As origens de um dérbi Lisboeta diferente, mas igual.
Exploramos a história deste dérbi eletrizante e furioso, em antecipação ao duelo que potencialmente decidirá o destino do campeonato nacional.
Atenção - Artigo centralizado e não apropriado para o Jorge Nuno de Lima Pinto da Costa e outros defensores do Futebol Clube do Porto.
Pouco mais de três quilômetros separam o Estádio da Luz do Estádio José Alvalade. A Avenida General Norton de Matos, também conhecida como a ‘Segunda Circular’, distingue-se de duas grandes paixões, e pinta-se com as duas principais cores da bandeira portuguesa - apto, para representar a importância e grandeza deste duelo histórico do futebol português, o pináculo do desporto rei em Portugal, e um duelo respeitado pela Europa fora.
Pouco depois do ‘Derby della Madonnina’, temos o prazer de cobrir o ‘Clássico da Segunda Circular’ aqui no ‘Letra e Vírgula’ - mais uma das mais antigas e intensas do futebol mundial, com origens mais antigas que o clube Italiano que recentemente confirmou o seu lugar na Final da Liga dos Campeões.
Ao longo dos anos, o mundo mudou drasticamente. A bolha do futebol seguiu forte até durante os tempos da Segunda Guerra Mundial, mas claro que mudaram alguns pormenores.
Em 1907, jogava um recém-nascido Sporting Clube de Portugal com as ambições elevadas de José de Alvalade, e o apoio financeiro do seu avô e eventual presidente do clube, Alfredo Augusto das Neves Holtreman (o Visconde de Alvalade), numa casa emprestada à respeitada instituição, Sport Lisboa (ainda sem instalações próprias no período pré-Benfica, um grande motivo atrás da fusão eventual).
Antes nem campo próprio, e hoje, a casa Benfiquista até encontra-se em Londres (quase), e o nome na casa de Sunderland. Em Portugal já não há quem consiga replicar a grandeza, as lotações, nem a tecnologia (se as luzinhas acrescentam a experiência? Deixo isso com vocês, e o Blanco).
O rótulo de clube elitista ainda hoje está colado ao Sporting e não há dúvida alguma quanto ao código genético leonino. O clube nasceu no seio da aristocracia lisboeta, em círculos muito próximos da família real, e a reputação do ‘clube das elites’ sempre se manteve.
Começou-se tudo com o dinheiro do avô de José Alvalade, e para comprar um bilhete na bancada Central do Estádio José Alvalade em 2023, não é apenas necessário dinheiro do avô, mas da família toda. Apenas viável uma Gamebox para a próxima época desportiva com uma campanha de crowdfunding no GoFundMe.

Linhas fornecidas
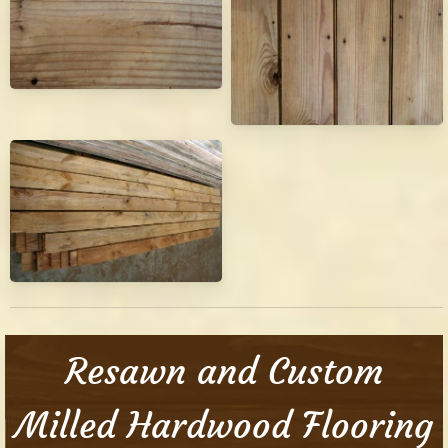
Resawn and Custom
Milled Hardwood Flooring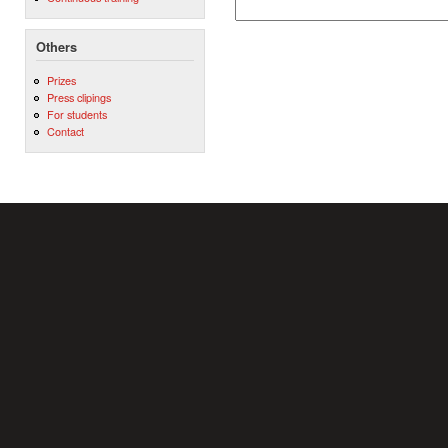
Others
Prizes
Press clipings
For students
Contact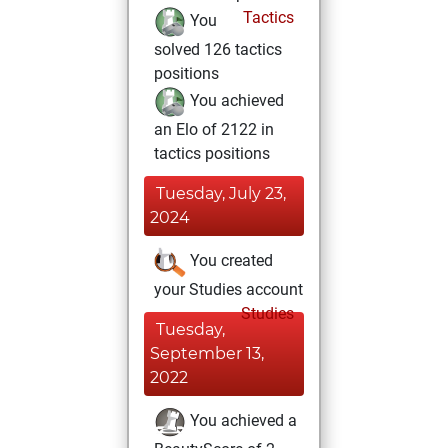
Tactics
You
solved 126 tactics
positions
You achieved
an Elo of 2122 in
tactics positions
Tuesday, July 23,
2024
You created
your Studies account
Studies
Tuesday,
September 13,
2022
You achieved a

Tarefa
Escreva a continuação do artigo sobre as origens do dérbi lisboeta, começando logo a seguir à última frase apresentada.

Resposta escrita
Um grupo de rapazes, nascido entre as melhores famílias já tinham antes formado o SC Belas e mais tarde o Campo Grande Football Club que fartaram-se do lado social em que a instituição de Campo Grande se tinha especializado.
A data de fundação do Sport Lisboa e Benfica (devido a fusão entre ambas entidades) é alvo para picar o Benfiquista ferrenho, mas as origens do Sporting Clube de Portugal começam em 1902 com este clubes anteriores, e não 1906 - 1 de Julho 1906 apenas significa a data da assembleia geral que acolheu uma sugestão de António Félix da Costa Júnio, para que o nome do clube passasse a Sporting Clube de Portugal.
Procurou-se finalmente criar um clube com sucesso desportivo na mente, com o objetivo de formar "um grande clube, tão grande como os maiores da Europa". Em 1964, atingiram o objetivo no mundo do futebol, tal como em dezenas de modalidades respeitadas. Em 2024? É melhor não verificar as expectativas do Sportinguista comum para o futuro próximo.
E os sucessos de ambos clubes nas competições europeias mudou, sem margem mínima para duvidas (com um abraço para um senhor Bela Guttmann)
Mais - apenas em 1920 a data de 1 de Julho foi rectificada como fundação do Sporting, dia onde o clube oficialmente assumiu o nome que ainda hoje detém. Tal facto não serve como alfinetada para picar amigos ‘lagartos’, mas não é necessário - antecipar a data da sua fundação? Durante anos, a identidade do clube nunca foi claríssima - tal como hoje, onde o nome ‘Sporting Lisbon’ é igualmente conhecido pelo mundo fora.
Entretanto já passaram mais de 115 anos desde aquele mítico 2-1 a favor dos ‘leões’, o primeiro de muitos jogos emotivos a definir ‘rivalidade’ em Portugal. 1 de Dezembro, 1907 - quando tudo começou.
Em 2023 fala-se de meninos mimados (uns até falam de Fortnite), mas em 1907, eram os jogadores a desmontar os postes e recolher as redes - a fazer o trabalho dos pais dos filhos envolvidos no futebol amador num domingo à tarde.
Apesar da suposta humildade dos protagonistas, nem sempre houve aquela aura de ‘clube do povo’. Muito menos antes de 1908, ano onde se juntavam Sport Lisboa, e Benfica. Benfica trouxe o campo, Sport Lisboa os atletas de alto nível onde muitos representavam uma posição social elevada, apenas a origem dos clubes pré-fusão eram dignos de tal apelido.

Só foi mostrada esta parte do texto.